SNSと虚構の時代を生きるためにーー「デス・ゾーン」「ヤンキー 母校に恥じる」河野啓に訊く、私たちができること

河野啓インタビュー

「実」が弱いまま「虚」を拡大させる

——最近はSNSやYouTubeといったネットメディアでは、情報への猜疑心もなく、事実の検証も無しに語る人が増えています。そうしたネットメディアを利用して、存在感を拡大させようとするインフルエンサーなども目立ってきています。たとえば昨年の兵庫県知事選においては、そうしたネットメディアが大きな影響を持ちました。

河野:彼らはTVをオールドメディアって言いますけど、私はオールドの誇りを今こそ持つべきだと思いすね。エンターテインメントの番組も含め、TVがなぜ人々のなかに広まったかというと、まず何と言っても戦時中の政府への大政翼賛的な報道を猛省して、「これからは社会の主役である国民のために有益な情報やエンターテインメントを伝えよう、、もっと元気で楽しい、未来のあるメディアにしていこう」というところから生まれたと思うんです。

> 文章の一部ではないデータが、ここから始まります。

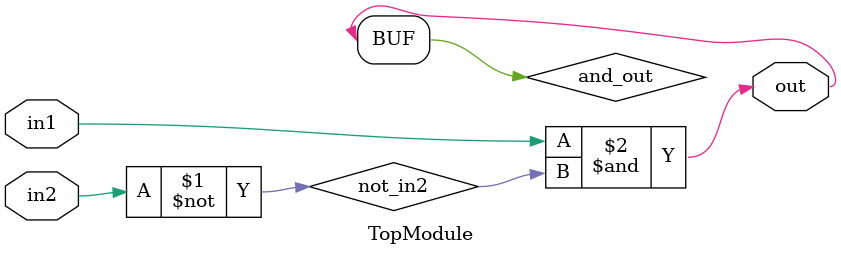
<source format=sv>
module TopModule (
    input logic in1,
    input logic in2,
    output logic out
);
    logic not_in2;
    logic and_out;

    assign not_in2 = ~in2;       // Bubble version of in2
    assign and_out = in1 & not_in2; // AND gate
    assign out = and_out;        // Connect output to out

endmodule
</source>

——メディアの基本的な機能とは、権力の監視や批判のはずなんですよね。

河野:出発点はそこだったと思うんですよね。それが、逆を向いて弱い人間を集団で叩くようになっている。TVもそうですし、ネットメディアはたぶん、もっとひどいんでしょうけど。「恥ずかしい国になっちゃったな」って思いを強くしますね。それをどうすればいいのか、解決策を持っている人はいないと思うんですけど。

——どこで人がTVやSNSなどのメディアによって増長しだすのか、栗城さんや義家さんも自身の虚実の誤差について、どう感じていたのだろうかと思います。

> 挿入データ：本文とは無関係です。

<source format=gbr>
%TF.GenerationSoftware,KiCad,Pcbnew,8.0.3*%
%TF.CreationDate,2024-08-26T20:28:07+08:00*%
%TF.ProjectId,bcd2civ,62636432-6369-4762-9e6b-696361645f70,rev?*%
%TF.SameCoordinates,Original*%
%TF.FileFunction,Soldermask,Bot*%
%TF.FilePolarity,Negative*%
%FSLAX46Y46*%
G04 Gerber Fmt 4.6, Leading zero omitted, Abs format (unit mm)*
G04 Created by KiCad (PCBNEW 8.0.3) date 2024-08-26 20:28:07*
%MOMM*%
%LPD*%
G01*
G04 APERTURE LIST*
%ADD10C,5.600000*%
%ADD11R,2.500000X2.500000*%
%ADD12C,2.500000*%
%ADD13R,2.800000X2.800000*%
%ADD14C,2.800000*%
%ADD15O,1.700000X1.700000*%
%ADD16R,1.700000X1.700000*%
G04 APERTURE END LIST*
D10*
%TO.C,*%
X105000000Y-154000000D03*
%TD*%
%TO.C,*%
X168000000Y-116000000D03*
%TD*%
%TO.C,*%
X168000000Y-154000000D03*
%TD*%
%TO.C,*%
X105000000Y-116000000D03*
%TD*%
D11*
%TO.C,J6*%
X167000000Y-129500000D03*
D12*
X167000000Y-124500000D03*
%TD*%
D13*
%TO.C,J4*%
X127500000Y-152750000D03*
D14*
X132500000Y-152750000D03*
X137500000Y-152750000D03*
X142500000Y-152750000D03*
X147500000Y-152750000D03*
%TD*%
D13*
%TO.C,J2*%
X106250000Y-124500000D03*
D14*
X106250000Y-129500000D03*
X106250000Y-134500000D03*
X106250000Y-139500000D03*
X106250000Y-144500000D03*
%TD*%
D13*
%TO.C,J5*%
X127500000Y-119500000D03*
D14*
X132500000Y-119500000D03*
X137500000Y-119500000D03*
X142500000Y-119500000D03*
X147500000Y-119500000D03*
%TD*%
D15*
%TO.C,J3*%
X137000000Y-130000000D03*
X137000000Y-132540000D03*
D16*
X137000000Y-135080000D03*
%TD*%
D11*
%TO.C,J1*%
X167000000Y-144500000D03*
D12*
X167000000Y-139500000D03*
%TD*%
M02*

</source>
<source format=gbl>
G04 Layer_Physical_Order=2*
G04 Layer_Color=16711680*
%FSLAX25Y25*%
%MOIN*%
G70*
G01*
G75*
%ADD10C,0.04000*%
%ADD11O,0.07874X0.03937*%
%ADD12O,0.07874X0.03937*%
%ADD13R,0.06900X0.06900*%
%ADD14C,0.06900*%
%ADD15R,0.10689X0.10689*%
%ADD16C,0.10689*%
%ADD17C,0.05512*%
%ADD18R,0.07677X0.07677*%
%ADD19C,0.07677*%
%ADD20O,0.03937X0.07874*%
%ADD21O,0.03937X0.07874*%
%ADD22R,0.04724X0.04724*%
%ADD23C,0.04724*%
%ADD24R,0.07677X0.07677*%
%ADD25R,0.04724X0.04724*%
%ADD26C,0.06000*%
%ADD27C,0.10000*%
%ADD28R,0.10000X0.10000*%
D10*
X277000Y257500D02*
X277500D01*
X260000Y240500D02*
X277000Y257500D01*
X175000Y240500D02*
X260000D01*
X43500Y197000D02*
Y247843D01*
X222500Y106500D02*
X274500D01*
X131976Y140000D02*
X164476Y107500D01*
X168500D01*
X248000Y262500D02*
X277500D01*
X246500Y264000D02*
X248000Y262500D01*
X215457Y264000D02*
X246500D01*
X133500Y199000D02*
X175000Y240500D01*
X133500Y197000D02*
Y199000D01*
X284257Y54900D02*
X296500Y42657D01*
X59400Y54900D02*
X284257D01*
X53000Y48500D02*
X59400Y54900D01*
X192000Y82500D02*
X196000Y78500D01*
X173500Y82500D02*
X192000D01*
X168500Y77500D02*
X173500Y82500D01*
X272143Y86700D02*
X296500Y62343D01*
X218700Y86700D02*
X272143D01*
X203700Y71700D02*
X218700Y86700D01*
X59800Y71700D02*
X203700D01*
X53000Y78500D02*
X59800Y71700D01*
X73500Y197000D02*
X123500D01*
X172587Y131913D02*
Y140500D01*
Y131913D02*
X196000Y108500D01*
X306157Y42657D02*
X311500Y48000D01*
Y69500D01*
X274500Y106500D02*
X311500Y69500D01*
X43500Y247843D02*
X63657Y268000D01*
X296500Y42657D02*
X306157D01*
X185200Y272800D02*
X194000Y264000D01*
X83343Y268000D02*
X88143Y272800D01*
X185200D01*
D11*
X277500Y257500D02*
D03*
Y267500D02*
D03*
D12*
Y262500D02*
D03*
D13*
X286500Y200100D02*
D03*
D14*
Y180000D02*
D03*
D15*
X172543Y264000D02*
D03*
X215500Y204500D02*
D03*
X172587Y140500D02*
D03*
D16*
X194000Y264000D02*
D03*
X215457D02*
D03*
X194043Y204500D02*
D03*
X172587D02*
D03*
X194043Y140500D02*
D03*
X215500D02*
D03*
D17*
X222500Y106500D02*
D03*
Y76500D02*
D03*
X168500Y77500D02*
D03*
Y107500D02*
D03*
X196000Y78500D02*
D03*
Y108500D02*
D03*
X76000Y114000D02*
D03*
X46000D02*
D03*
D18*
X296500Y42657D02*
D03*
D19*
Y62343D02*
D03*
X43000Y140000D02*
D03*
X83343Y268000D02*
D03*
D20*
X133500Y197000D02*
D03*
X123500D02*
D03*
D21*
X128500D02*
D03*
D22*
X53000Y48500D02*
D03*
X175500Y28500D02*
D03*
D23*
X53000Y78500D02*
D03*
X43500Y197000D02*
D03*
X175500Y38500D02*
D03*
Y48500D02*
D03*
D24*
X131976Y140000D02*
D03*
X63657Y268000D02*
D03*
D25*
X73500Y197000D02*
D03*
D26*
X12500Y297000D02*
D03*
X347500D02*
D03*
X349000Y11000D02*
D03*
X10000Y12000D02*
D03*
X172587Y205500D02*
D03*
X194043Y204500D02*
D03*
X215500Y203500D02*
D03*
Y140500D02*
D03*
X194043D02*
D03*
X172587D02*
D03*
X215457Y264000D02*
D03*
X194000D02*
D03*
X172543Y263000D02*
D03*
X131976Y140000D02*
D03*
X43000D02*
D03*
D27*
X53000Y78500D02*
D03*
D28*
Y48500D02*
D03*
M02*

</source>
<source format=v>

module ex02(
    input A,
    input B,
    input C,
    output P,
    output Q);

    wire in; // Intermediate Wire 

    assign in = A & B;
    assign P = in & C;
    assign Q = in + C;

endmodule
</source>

河野:栗城さんは登山の実力から虚実の落差を思い知らされたと同時に、大好きだったSNSで叩かれるようになった。ヨシイエはやっぱり彼自身が抱える、周りに対して過度に反発してしまうという業みたいなものがあって、そこにメディアのいい面悪い面が影響を及ぼしちゃった。そういう哀しみを感じたりしますけどね。ヨシイエはへそを曲げちゃうと、誰も止められないというか、人の意見を受け入れられなくなるところがありました。ただ、ある時期までは、私やや北星余市高関係者の声に耳を貸す心のゆとりがあったんです。

  彼自身が有名になって、全国を講演で飛び回るようになって、母校を去った。さらには政界の迷路に入り込んだ、そこからの人間関係は大変だったでしょうね。栗城さんと違って、ヨシイエは自分の力を見誤ったというより、自分の居場所がわからなくなってしまったんじゃないかって、私は感じています。先ほど葛西さんがおっしゃったビデオゲームで、虚実皮膜というのを教えるようなことはできるんじゃないかなと思うんですけどね。虚実皮膜ゲームとして、遊んでいるうちにプレイヤーが「虚」を演じる愚かさに気づくような。

——栗城氏や義家氏の取材を通して私たちが学べるヒントがあれば教えてください。。

河野:「個」をしっかり持つしかないんじゃないでしょうか。周りに流されるんじゃなくて、自分の哲学というか、好みでも何でもいいんですけど「オレはこうする」「これだけはしない」というのを持っておくのは大事じゃないですかね。たとえば僕はエゴサーチをしません。ネットでいろいろ調べますけど、絶対に自分の名前とか、作品のエゴサーチをしないんですよ。嫌な話というのは、エゴサーチをしなくても「おい、こんなの出てるぞ」とおせっかいに教えてくる人もいて、ひどいことも書かれているんですけど……。自分にとって本当に大切な意見はネットで探さなくても入ってきます。

——最後に、今後の活動について伺えますか。

河野:今書いているのはは日本に住む外国人をテーマにしたノンフィクションです。日本の産業を支えている外国人は多くいて、いなくなったら成り立たなくなる産業もある。日本の限界や世界との関わり、様々な問題を提起しながらも温かな作品になりそうです。ノンフィクションというのはなかなか売れません。しかも時間ばっかりかかって、裏も取らなくてはいけない。だからネットでパパッと自分が見たこともないことを平気で言える人っていうのは、ある意味でうらやましいなあと思ったりもします(笑)。

  最後はやっぱり自分はどう生きるかって問題に行きつくんじゃないですかね。自分はどんな人間になりたいのか。いま多くの人にはそれがないのかもしれませんね。ただ、自分が本当に伝える意義があると思えるものじゃないと世に問えないですから。誰かが書いたことを孫引きしていても、人の心は動かせないだろうし、嘘を書くなら書かない方がいいし。そのあたりは自分に誇りを持って、誠実に書いていくしかないんだと思います。今の日本に息苦しさや薄気味悪さを感じる人たちに、作品を届けていきたいですね。